While having all the parameters that you can tweak is great, I think it is not something that we should mess with. The settings selected are a balance of being safe and optimal for most systems. The mandatory timeout is the only one you should increase if you use a lot of iterations. When we only had the GL HLR, it was beneficial to let it go more than 2sec (mainly during export).

1 Like

I guess that we all want the most performance as possible when using darktable. The subject is complex and there seems to be differences in opinion as to the optimal settings. I think that one should know exactly what they are doing when they attempt to tune their graphics card for darktable. I for one do not.

I upgraded my graphics card from the GTX 1050 2MB to the RTX 2060 6MB when I noticed tiling and slow performance in general. The change was huge and I now find working in darktable to be an enjoyable experience.

I noted the darktablerc entries above in yesterdays post. If there is a specific setting that should be changed then I would do so. But, only upon the recommendation from someone in the know like @kofa , @priort or @hannoschwalm. Otherwise, I think it’s best that I leave the settings as they are rather than mess things up.

Oh, I’m not “in the know” at all. It was only a few weeks ago that I crashed darktable exactly as Hanno described above: I let it use all GPU memory. It worked like a charm (see Everyone is happy and thinks “whow, cool, got it” above), and then came the moment that he predicted: Bang - darktable allocates graphics memory it won’t get and the code won’t work.

The good thing is, one can restore the working config (if one realises (or is told, as it happened in my case) that it’s a config problem originating between the seat and the keyboard), learn a lesson – and find another creative way to break darktable the week after. :stuck_out_tongue:

3 Likes

You are really good in getting darktable to it’s limit or one could also say, detecting a bug :grin: how often did you insist: hanno that’s a problem?

Adding to that there are also OS and video driver settings that might dictate DT performance even if it is optimized. So to fully optimize things you really have to start with the Nvidia setting for example and then work through the OS settings and make sure nothing is holding back performance. I don’t think it’s always strait forward if you have one set in a certain way and the other set to say request performance does for example the os take priority over the driver settings … I think you can work through this to be sure . The example I noted previously with ON1 photo was an example of this. The software had a setting to use the GPU but unless the OS in this case Windows was set for it to be used by selecting ON1 and setting high priority as the option for it then performance was reduced… I never tested this with DT I just set it that way just in case.

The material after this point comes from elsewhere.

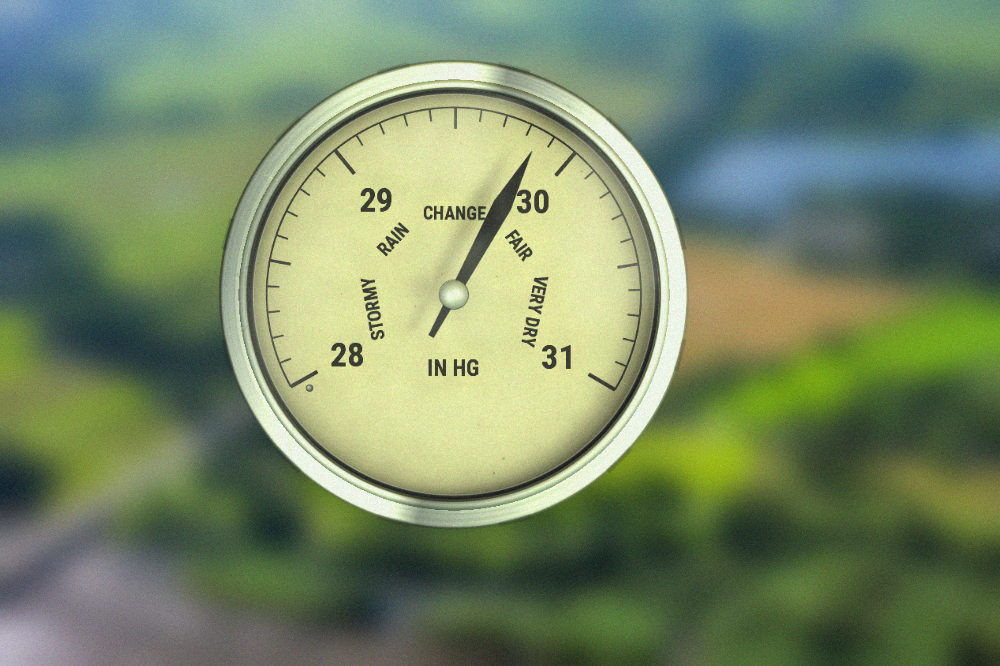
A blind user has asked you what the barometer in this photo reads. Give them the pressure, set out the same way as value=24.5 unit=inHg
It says value=29.85 unit=inHg
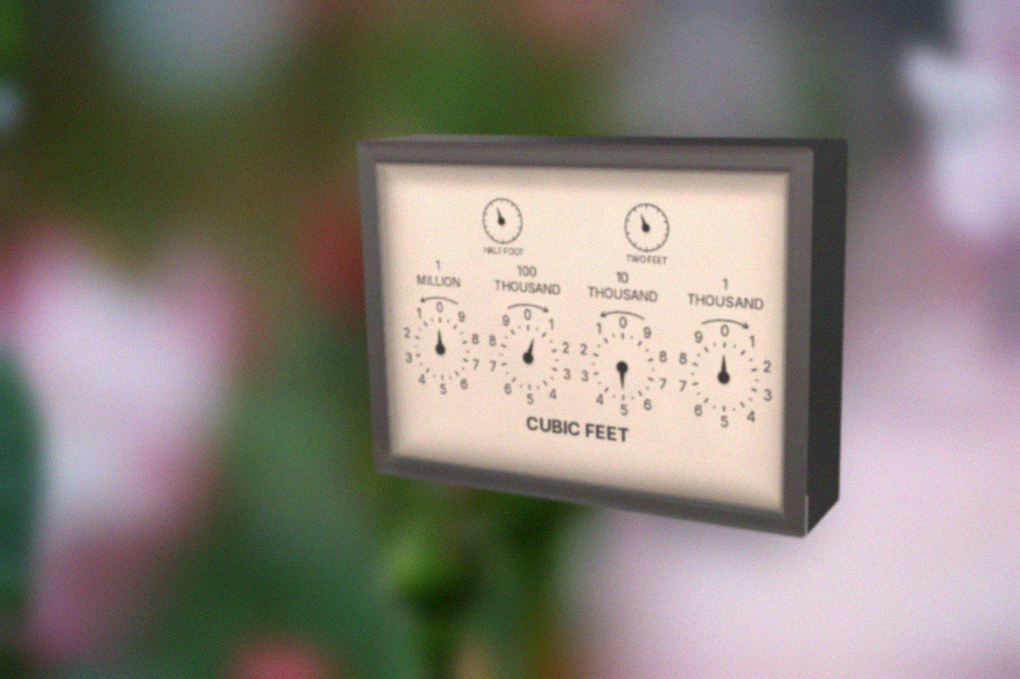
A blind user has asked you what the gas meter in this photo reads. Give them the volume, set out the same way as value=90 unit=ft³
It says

I felt well it can’t hurt.

The best performance I have with my system’s NVIDIA graphic card (GeForce 940M, 2GB), is with the following changed settings:

In darktable preferences
OpenCL scheduling profile - default
tune OpenCL performance – nothing

in “darktablerc”
opencl_device_priority=0,+/0,+/0,+/0,+/0,+
opencl_mandatory_timeout=20000

Note: where is the character “+” should be used the character “*”

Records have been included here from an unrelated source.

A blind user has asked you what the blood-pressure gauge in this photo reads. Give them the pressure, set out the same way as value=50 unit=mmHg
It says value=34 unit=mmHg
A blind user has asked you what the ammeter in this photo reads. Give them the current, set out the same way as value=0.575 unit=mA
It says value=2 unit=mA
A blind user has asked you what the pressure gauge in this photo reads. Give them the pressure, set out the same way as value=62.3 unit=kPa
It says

Thank you for a good explanation.

I have read the documentation several times and you are right, it is misleading in some respects.

There is a big difference between giving darktable unrestricted access to system resources or to GPU resources.

As understand your post: Being safe in respect to GPU resources is a matter of probability and the worst that can happen is that darktable will fall back to do processing on the CPU. Is this correct?

I thought that my NVIDIA card was never used by other processes than darktable. Watching the performance tab of device manager I have noticed that the NVIDIA GPU is used only in special situations. Therefore, if I don’t do other work while exporting I could let darktable use all NVIDIA memory?

As it turns out it’s not a big problem. Letting darktable use all GPU memory is only a noteworthy benefit in special situations like running diffuse with the dehaze preset (10 iterations).

Yes, that’s what I did. If I’m correct, when using the fast GPU setting the device_priority settings are no longer being used? If so, is it okay to leave those settings in the darktablerc file?

I would have to go back a read the manual but as for the scheduling I think when you use default the those are the settings used… Setting to fast GPU is like manually changing all the pipelines to use or prefer GPU . I think… I could be wrong too

‘Very fast GPU’ sets ‘mandatory’ GPU execution (subject to the opencl_mandatory_timeout); ‘multiple GPUs’ simply sets all pipelines to use whatever GPU is available, falling back to the CPU immediately if there are none. That setting does not know about GPU speed differences, so if you have a ‘real’ GPU and a much slower one integrated into the APU, you’re still probably better off with ‘default’, and manually specifying the ID of the fast card.